Hardware project source files
--

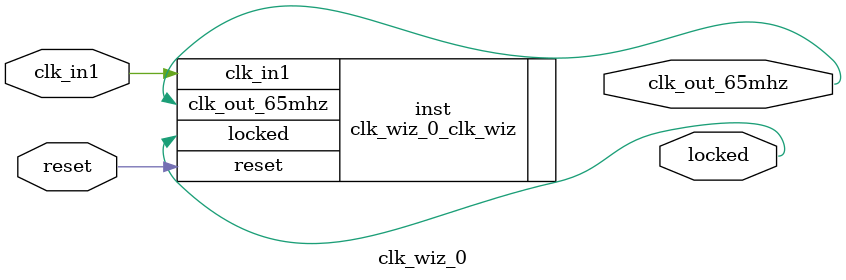
<source format=v>


`timescale 1ps/1ps

(* CORE_GENERATION_INFO = "clk_wiz_0,clk_wiz_v5_3_2_0,{component_name=clk_wiz_0,use_phase_alignment=true,use_min_o_jitter=false,use_max_i_jitter=false,use_dyn_phase_shift=false,use_inclk_switchover=false,use_dyn_reconfig=false,enable_axi=0,feedback_source=FDBK_AUTO,PRIMITIVE=MMCM,num_out_clk=1,clkin1_period=10.0,clkin2_period=10.0,use_power_down=false,use_reset=true,use_locked=true,use_inclk_stopped=false,feedback_type=SINGLE,CLOCK_MGR_TYPE=NA,manual_override=false}" *)

module clk_wiz_0 
 (
  // Clock out ports
  output        clk_out_65mhz,
  // Status and control signals
  input         reset,
  output        locked,
 // Clock in ports
  input         clk_in1
 );

  clk_wiz_0_clk_wiz inst
  (
  // Clock out ports  
  .clk_out_65mhz(clk_out_65mhz),
  // Status and control signals               
  .reset(reset), 
  .locked(locked),
 // Clock in ports
  .clk_in1(clk_in1)
  );

endmodule

</source>
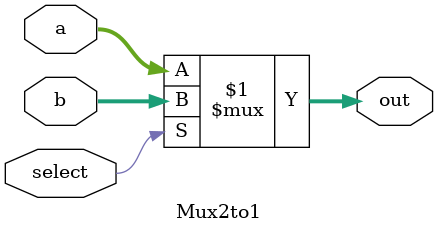
<source format=v>
`timescale 1ns / 1ps


module Mux2to1(
    input wire [31:0] a, b,
    input wire select,
    output wire [31:0] out
    );
    
    assign out = (select) ? b : a;
    
endmodule

</source>
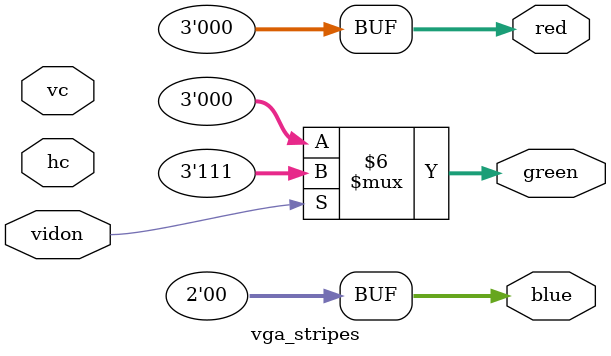
<source format=v>
module vga_stripes(
    input wire vidon,
    input wire [10:0] hc, vc,

    output reg [2:0] red, green,
    output reg [1:0] blue
);

// output red, green stripes 16 lines wide
always@(*)
    begin
        red = 0;
        green = 0;
        blue = 0;
        if (vidon == 1)
            begin
                red = 0;
                green = 3'b111;
                blue = 0;
            end
    end
endmodule
</source>
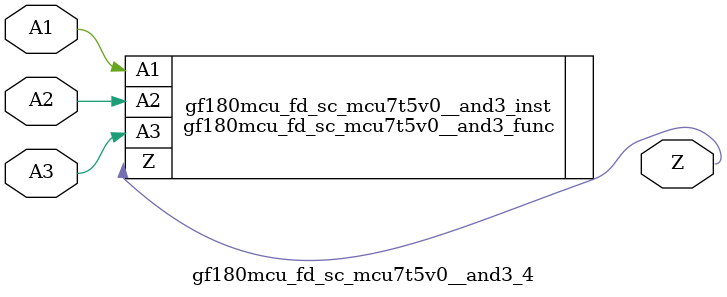
<source format=v>

`ifndef GF180MCU_FD_SC_MCU7T5V0__AND3_1_V
`define GF180MCU_FD_SC_MCU7T5V0__AND3_1_V

`include gf180mcu_fd_sc_mcu7t5v0__and3.v

`ifdef USE_POWER_PINS
module gf180mcu_fd_sc_mcu7t5v0__and3_4( A3, A2, A1, Z, VDD, VSS );
inout VDD, VSS;
`else // If not USE_POWER_PINS
module gf180mcu_fd_sc_mcu7t5v0__and3_4( A3, A2, A1, Z );
`endif // If not USE_POWER_PINS
input A1, A2, A3;
output Z;

`ifdef USE_POWER_PINS
  gf180mcu_fd_sc_mcu7t5v0__and3_func gf180mcu_fd_sc_mcu7t5v0__and3_inst(.A3(A3),.A2(A2),.A1(A1),.Z(Z),.VDD(VDD),.VSS(VSS));
`else // If not USE_POWER_PINS
  gf180mcu_fd_sc_mcu7t5v0__and3_func gf180mcu_fd_sc_mcu7t5v0__and3_inst(.A3(A3),.A2(A2),.A1(A1),.Z(Z));
`endif // If not USE_POWER_PINS

`ifndef FUNCTIONAL
	// spec_gates_begin


	// spec_gates_end



   specify

	// specify_block_begin

	// comb arc A1 --> Z
	 (A1 => Z) = (1.0,1.0);

	// comb arc A2 --> Z
	 (A2 => Z) = (1.0,1.0);

	// comb arc A3 --> Z
	 (A3 => Z) = (1.0,1.0);

	// specify_block_end

   endspecify

   `endif

endmodule
`endif

</source>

--

#### PROMPT:
Extract, exactly, the lines above that begin at the line containing "arc A2 --> Z" and end at the final line of the records; add no other text.

#### ANSWER TO THIS EXERCISE:
	// comb arc A2 --> Z
	 (A2 => Z) = (1.0,1.0);

	// comb arc A3 --> Z
	 (A3 => Z) = (1.0,1.0);

	// specify_block_end

   endspecify

   `endif

endmodule
`endif

</source>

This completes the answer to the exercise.